→ What you will do: Below are some records. Print exactly the lines between the one holding "<td>101.0</td>" and the one holding "<td>37.0</td>", inclusive, and nothing else.

[Entries taken from a collection]

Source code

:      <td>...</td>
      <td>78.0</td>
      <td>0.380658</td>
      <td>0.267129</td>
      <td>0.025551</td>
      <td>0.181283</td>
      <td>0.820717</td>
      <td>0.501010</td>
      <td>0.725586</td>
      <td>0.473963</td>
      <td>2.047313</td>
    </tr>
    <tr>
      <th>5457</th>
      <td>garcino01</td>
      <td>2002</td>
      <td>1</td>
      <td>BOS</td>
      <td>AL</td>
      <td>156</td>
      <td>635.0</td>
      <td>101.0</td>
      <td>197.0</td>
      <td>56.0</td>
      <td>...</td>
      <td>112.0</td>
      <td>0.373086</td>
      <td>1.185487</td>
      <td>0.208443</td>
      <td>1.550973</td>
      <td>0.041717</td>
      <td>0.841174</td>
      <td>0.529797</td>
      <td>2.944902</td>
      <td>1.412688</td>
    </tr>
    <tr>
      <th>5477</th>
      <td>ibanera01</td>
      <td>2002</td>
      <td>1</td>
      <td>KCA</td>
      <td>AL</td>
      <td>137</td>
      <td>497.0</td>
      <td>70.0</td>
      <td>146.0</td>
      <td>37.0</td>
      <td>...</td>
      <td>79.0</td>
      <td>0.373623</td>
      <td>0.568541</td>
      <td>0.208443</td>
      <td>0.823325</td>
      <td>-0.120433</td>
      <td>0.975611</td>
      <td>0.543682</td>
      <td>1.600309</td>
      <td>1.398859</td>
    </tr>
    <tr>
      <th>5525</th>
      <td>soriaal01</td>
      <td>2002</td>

→ Result for this task:
      <td>101.0</td>
      <td>197.0</td>
      <td>56.0</td>
      <td>...</td>
      <td>112.0</td>
      <td>0.373086</td>
      <td>1.185487</td>
      <td>0.208443</td>
      <td>1.550973</td>
      <td>0.041717</td>
      <td>0.841174</td>
      <td>0.529797</td>
      <td>2.944902</td>
      <td>1.412688</td>
    </tr>
    <tr>
      <th>5477</th>
      <td>ibanera01</td>
      <td>2002</td>
      <td>1</td>
      <td>KCA</td>
      <td>AL</td>
      <td>137</td>
      <td>497.0</td>
      <td>70.0</td>
      <td>146.0</td>
      <td>37.0</td>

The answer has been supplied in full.